Report every line from the following entries that contains the string "month".

━━━━

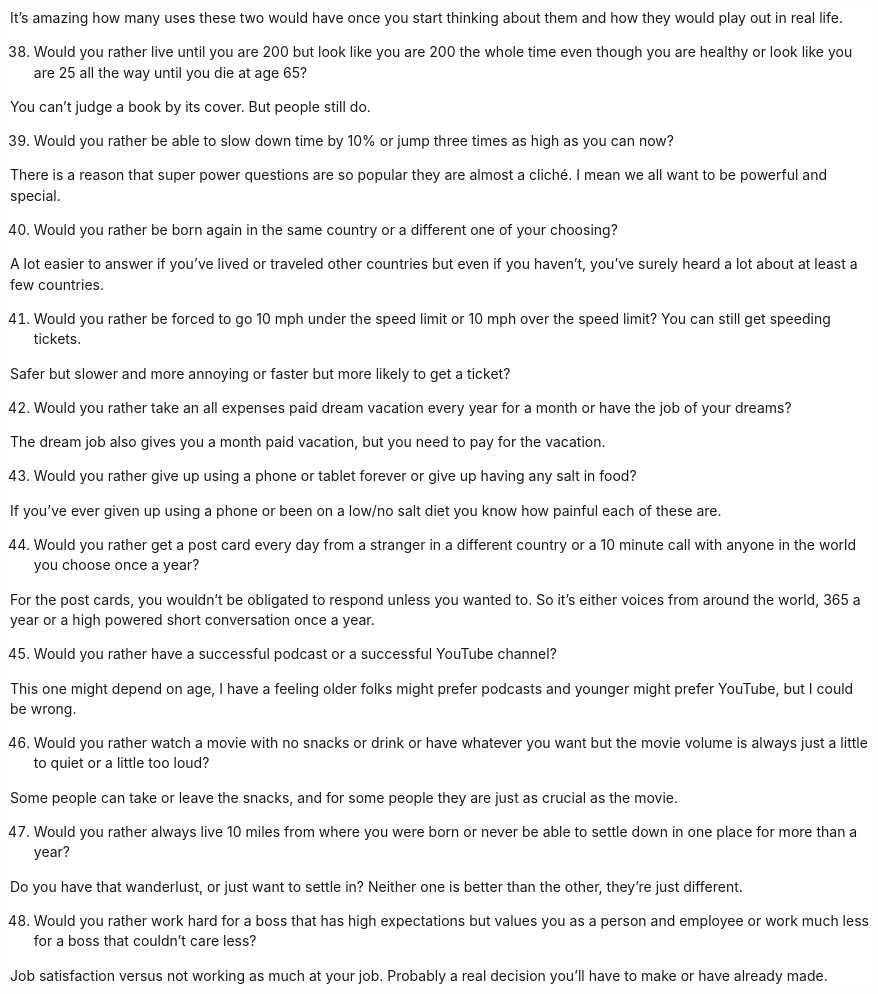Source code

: It’s amazing how many uses these two would have once you start thinking about them and how they would play out in real life.

38. Would you rather live until you are 200 but look like you are 200 the whole time even though you are healthy or look like you are 25 all the way until you die at age 65?

You can’t judge a book by its cover. But people still do.

39. Would you rather be able to slow down time by 10% or jump three times as high as you can now?

There is a reason that super power questions are so popular they are almost a cliché. I mean we all want to be powerful and special.

40. Would you rather be born again in the same country or a different one of your choosing?

A lot easier to answer if you’ve lived or traveled other countries but even if you haven’t, you’ve surely heard a lot about at least a few countries.

41. Would you rather be forced to go 10 mph under the speed limit or 10 mph over the speed limit? You can still get speeding tickets.

Safer but slower and more annoying or faster but more likely to get a ticket?

42. Would you rather take an all expenses paid dream vacation every year for a month or have the job of your dreams?

The dream job also gives you a month paid vacation, but you need to pay for the vacation.

43. Would you rather give up using a phone or tablet forever or give up having any salt in food?

If you’ve ever given up using a phone or been on a low/no salt diet you know how painful each of these are.

44. Would you rather get a post card every day from a stranger in a different country or a 10 minute call with anyone in the world you choose once a year?

For the post cards, you wouldn’t be obligated to respond unless you wanted to. So it’s either voices from around the world, 365 a year or a high powered short conversation once a year.

45. Would you rather have a successful podcast or a successful YouTube channel?

This one might depend on age, I have a feeling older folks might prefer podcasts and younger might prefer YouTube, but I could be wrong.

46. Would you rather watch a movie with no snacks or drink or have whatever you want but the movie volume is always just a little to quiet or a little too loud?

Some people can take or leave the snacks, and for some people they are just as crucial as the movie.

47. Would you rather always live 10 miles from where you were born or never be able to settle down in one place for more than a year?

Do you have that wanderlust, or just want to settle in? Neither one is better than the other, they’re just different.

48. Would you rather work hard for a boss that has high expectations but values you as a person and employee or work much less for a boss that couldn’t care less?

Job satisfaction versus not working as much at your job. Probably a real decision you’ll have to make or have already made.
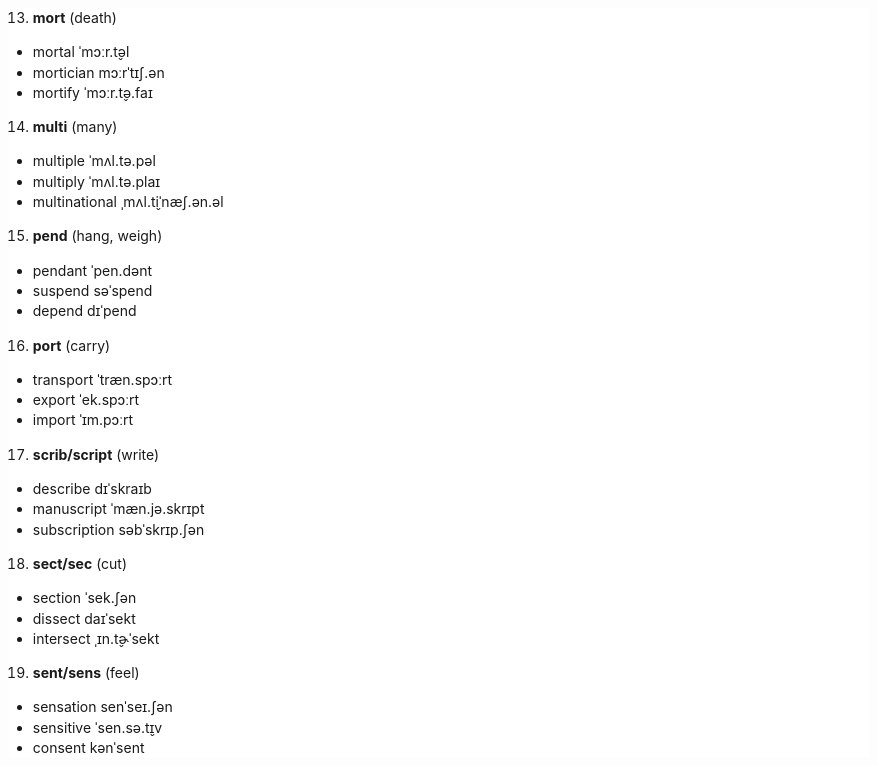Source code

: 13. **mort** (death)
  * mortal <span class="pho alt">ˈmɔːr.t̬əl</span> <span class="speak-word-inline" data-audio-us-male="/audios/mortal-us-male.mp3" data-audio-us-female="/audios/mortal-us-female.mp3"></span>
  * mortician <span class="pho alt">mɔːrˈtɪʃ.ən</span> <span class="speak-word-inline" data-audio-us-male="/audios/mortician-us-male.mp3" data-audio-us-female="/audios/mortician-us-female.mp3"></span>
  * mortify <span class="pho alt">ˈmɔːr.t̬ə.faɪ</span> <span class="speak-word-inline" data-audio-us-male="/audios/mortify-us-male.mp3" data-audio-us-female="/audios/mortify-us-female.mp3"></span>

14. **multi** (many)
  * multiple <span class="pho alt">ˈmʌl.tə.pəl</span> <span class="speak-word-inline" data-audio-us-male="/audios/multiple-us-male.mp3" data-audio-us-female="/audios/multiple-us-female.mp3"></span>
  * multiply <span class="pho alt">ˈmʌl.tə.plaɪ</span> <span class="speak-word-inline" data-audio-us-male="/audios/multiply-us-male.mp3" data-audio-us-female="/audios/multiply-us-female.mp3"></span>
  * multinational <span class="pho alt">ˌmʌl.t̬iˈnæʃ.ən.əl</span> <span class="speak-word-inline" data-audio-us-male="/audios/multinational-us-male.mp3" data-audio-us-female="/audios/multinational-us-female.mp3"></span>

15. **pend** (hang, weigh)
  * pendant <span class="pho alt">ˈpen.dənt</span> <span class="speak-word-inline" data-audio-us-male="/audios/pendant-us-male.mp3" data-audio-us-female="/audios/pendant-us-female.mp3"></span>
  * suspend <span class="pho alt">səˈspend</span> <span class="speak-word-inline" data-audio-us-male="/audios/suspend-us-male.mp3" data-audio-us-female="/audios/suspend-us-female.mp3"></span>
  * depend <span class="pho alt">dɪˈpend</span> <span class="speak-word-inline" data-audio-us-male="/audios/depend-us-male.mp3" data-audio-us-female="/audios/depend-us-female.mp3"></span>

16. **port** (carry)
  * transport <span class="pho alt">ˈtræn.spɔːrt</span> <span class="speak-word-inline" data-audio-us-male="/audios/transport-us-male.mp3" data-audio-us-female="/audios/transport-us-female.mp3"></span>
  * export <span class="pho alt">ˈek.spɔːrt</span> <span class="speak-word-inline" data-audio-us-male="/audios/export-us-male.mp3" data-audio-us-female="/audios/export-us-female.mp3"></span>
  * import <span class="pho alt">ˈɪm.pɔːrt</span> <span class="speak-word-inline" data-audio-us-male="/audios/import-us-male.mp3" data-audio-us-female="/audios/import-us-female.mp3"></span>

17. **scrib/script** (write)
  * describe <span class="pho alt">dɪˈskraɪb</span> <span class="speak-word-inline" data-audio-us-male="/audios/describe-us-male.mp3" data-audio-us-female="/audios/describe-us-female.mp3"></span>
  * manuscript <span class="pho alt">ˈmæn.jə.skrɪpt</span> <span class="speak-word-inline" data-audio-us-male="/audios/manuscript-us-male.mp3" data-audio-us-female="/audios/manuscript-us-female.mp3"></span>
  * subscription <span class="pho alt">səbˈskrɪp.ʃən</span> <span class="speak-word-inline" data-audio-us-male="/audios/subscription-us-male.mp3" data-audio-us-female="/audios/subscription-us-female.mp3"></span>

18. **sect/sec** (cut)
  * section <span class="pho alt">ˈsek.ʃən</span> <span class="speak-word-inline" data-audio-us-male="/audios/section-us-male.mp3" data-audio-us-female="/audios/section-us-female.mp3"></span>
  * dissect <span class="pho alt">daɪˈsekt</span> <span class="speak-word-inline" data-audio-us-male="/audios/dissect-us-male.mp3" data-audio-us-female="/audios/dissect-us-female.mp3"></span>
  * intersect <span class="pho alt">ˌɪn.t̬ɚˈsekt</span> <span class="speak-word-inline" data-audio-us-male="/audios/intersect-us-male.mp3" data-audio-us-female="/audios/intersect-us-female.mp3"></span>

19. **sent/sens** (feel)
  * sensation <span class="pho alt">senˈseɪ.ʃən</span> <span class="speak-word-inline" data-audio-us-male="/audios/sensation-us-male.mp3" data-audio-us-female="/audios/sensation-us-female.mp3"></span>
  * sensitive <span class="pho alt">ˈsen.sə.t̬ɪv</span> <span class="speak-word-inline" data-audio-us-male="/audios/sensitive-us-male.mp3" data-audio-us-female="/audios/sensitive-us-female.mp3"></span>
  * consent <span class="pho alt">kənˈsent</span> <span class="speak-word-inline" data-audio-us-male="/audios/consent-us-male.mp3" data-audio-us-female="/audios/consent-us-female.mp3"></span>
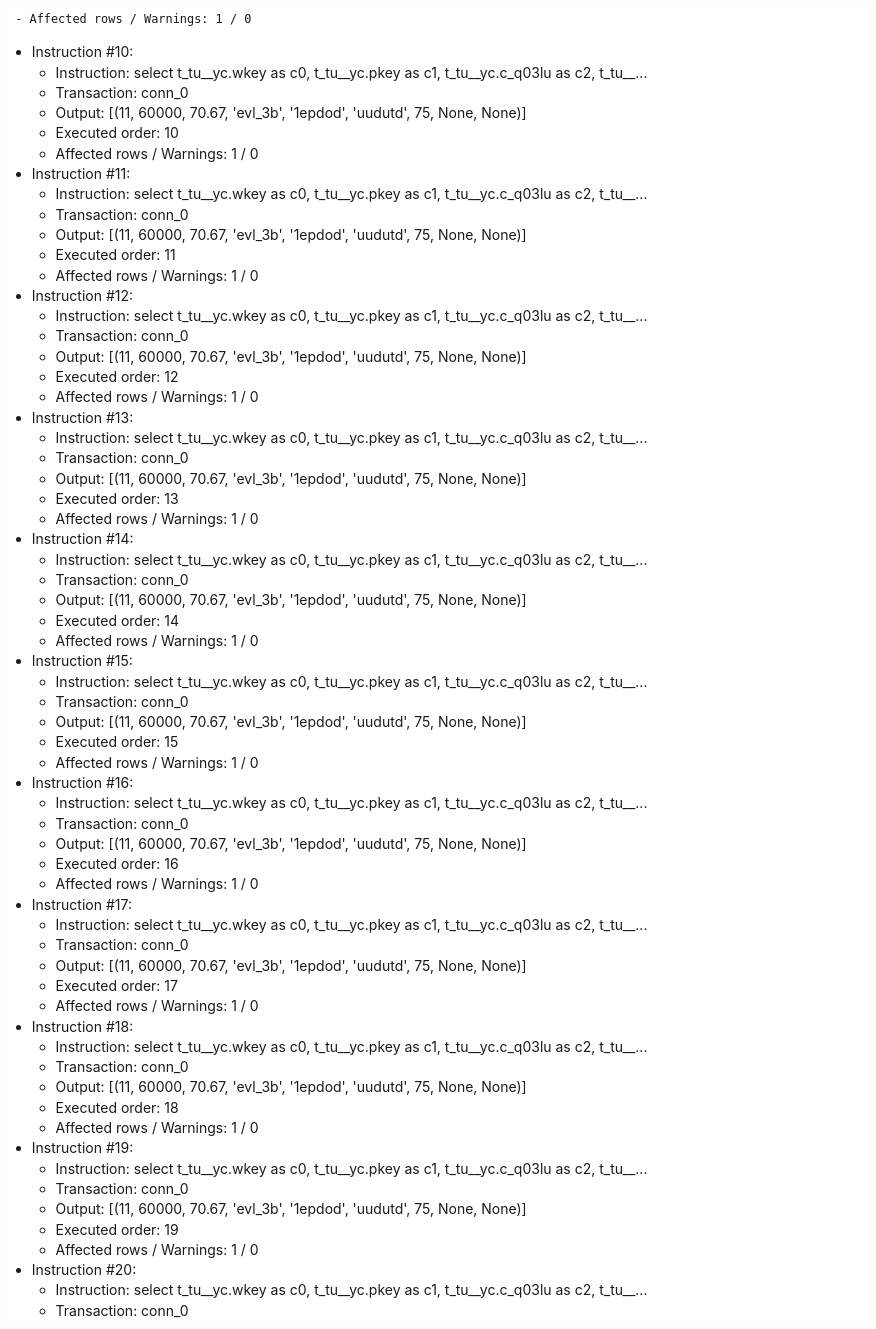      - Affected rows / Warnings: 1 / 0
 * Instruction #10:
     - Instruction:  select t_tu__yc.wkey as c0, t_tu__yc.pkey as c1, t_tu__yc.c_q03lu as c2, t_tu__...
     - Transaction: conn_0
     - Output: [(11, 60000, 70.67, 'evl_3b', '1epdod', 'uudutd', 75, None, None)]
     - Executed order: 10
     - Affected rows / Warnings: 1 / 0
 * Instruction #11:
     - Instruction:  select t_tu__yc.wkey as c0, t_tu__yc.pkey as c1, t_tu__yc.c_q03lu as c2, t_tu__...
     - Transaction: conn_0
     - Output: [(11, 60000, 70.67, 'evl_3b', '1epdod', 'uudutd', 75, None, None)]
     - Executed order: 11
     - Affected rows / Warnings: 1 / 0
 * Instruction #12:
     - Instruction:  select t_tu__yc.wkey as c0, t_tu__yc.pkey as c1, t_tu__yc.c_q03lu as c2, t_tu__...
     - Transaction: conn_0
     - Output: [(11, 60000, 70.67, 'evl_3b', '1epdod', 'uudutd', 75, None, None)]
     - Executed order: 12
     - Affected rows / Warnings: 1 / 0
 * Instruction #13:
     - Instruction:  select t_tu__yc.wkey as c0, t_tu__yc.pkey as c1, t_tu__yc.c_q03lu as c2, t_tu__...
     - Transaction: conn_0
     - Output: [(11, 60000, 70.67, 'evl_3b', '1epdod', 'uudutd', 75, None, None)]
     - Executed order: 13
     - Affected rows / Warnings: 1 / 0
 * Instruction #14:
     - Instruction:  select t_tu__yc.wkey as c0, t_tu__yc.pkey as c1, t_tu__yc.c_q03lu as c2, t_tu__...
     - Transaction: conn_0
     - Output: [(11, 60000, 70.67, 'evl_3b', '1epdod', 'uudutd', 75, None, None)]
     - Executed order: 14
     - Affected rows / Warnings: 1 / 0
 * Instruction #15:
     - Instruction:  select t_tu__yc.wkey as c0, t_tu__yc.pkey as c1, t_tu__yc.c_q03lu as c2, t_tu__...
     - Transaction: conn_0
     - Output: [(11, 60000, 70.67, 'evl_3b', '1epdod', 'uudutd', 75, None, None)]
     - Executed order: 15
     - Affected rows / Warnings: 1 / 0
 * Instruction #16:
     - Instruction:  select t_tu__yc.wkey as c0, t_tu__yc.pkey as c1, t_tu__yc.c_q03lu as c2, t_tu__...
     - Transaction: conn_0
     - Output: [(11, 60000, 70.67, 'evl_3b', '1epdod', 'uudutd', 75, None, None)]
     - Executed order: 16
     - Affected rows / Warnings: 1 / 0
 * Instruction #17:
     - Instruction:  select t_tu__yc.wkey as c0, t_tu__yc.pkey as c1, t_tu__yc.c_q03lu as c2, t_tu__...
     - Transaction: conn_0
     - Output: [(11, 60000, 70.67, 'evl_3b', '1epdod', 'uudutd', 75, None, None)]
     - Executed order: 17
     - Affected rows / Warnings: 1 / 0
 * Instruction #18:
     - Instruction:  select t_tu__yc.wkey as c0, t_tu__yc.pkey as c1, t_tu__yc.c_q03lu as c2, t_tu__...
     - Transaction: conn_0
     - Output: [(11, 60000, 70.67, 'evl_3b', '1epdod', 'uudutd', 75, None, None)]
     - Executed order: 18
     - Affected rows / Warnings: 1 / 0
 * Instruction #19:
     - Instruction:  select t_tu__yc.wkey as c0, t_tu__yc.pkey as c1, t_tu__yc.c_q03lu as c2, t_tu__...
     - Transaction: conn_0
     - Output: [(11, 60000, 70.67, 'evl_3b', '1epdod', 'uudutd', 75, None, None)]
     - Executed order: 19
     - Affected rows / Warnings: 1 / 0
 * Instruction #20:
     - Instruction:  select t_tu__yc.wkey as c0, t_tu__yc.pkey as c1, t_tu__yc.c_q03lu as c2, t_tu__...
     - Transaction: conn_0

━━━━

▶ [EXERCISE SOLUTION]
42. Would you rather take an all expenses paid dream vacation every year for a month or have the job of your dreams?
The dream job also gives you a month paid vacation, but you need to pay for the vacation.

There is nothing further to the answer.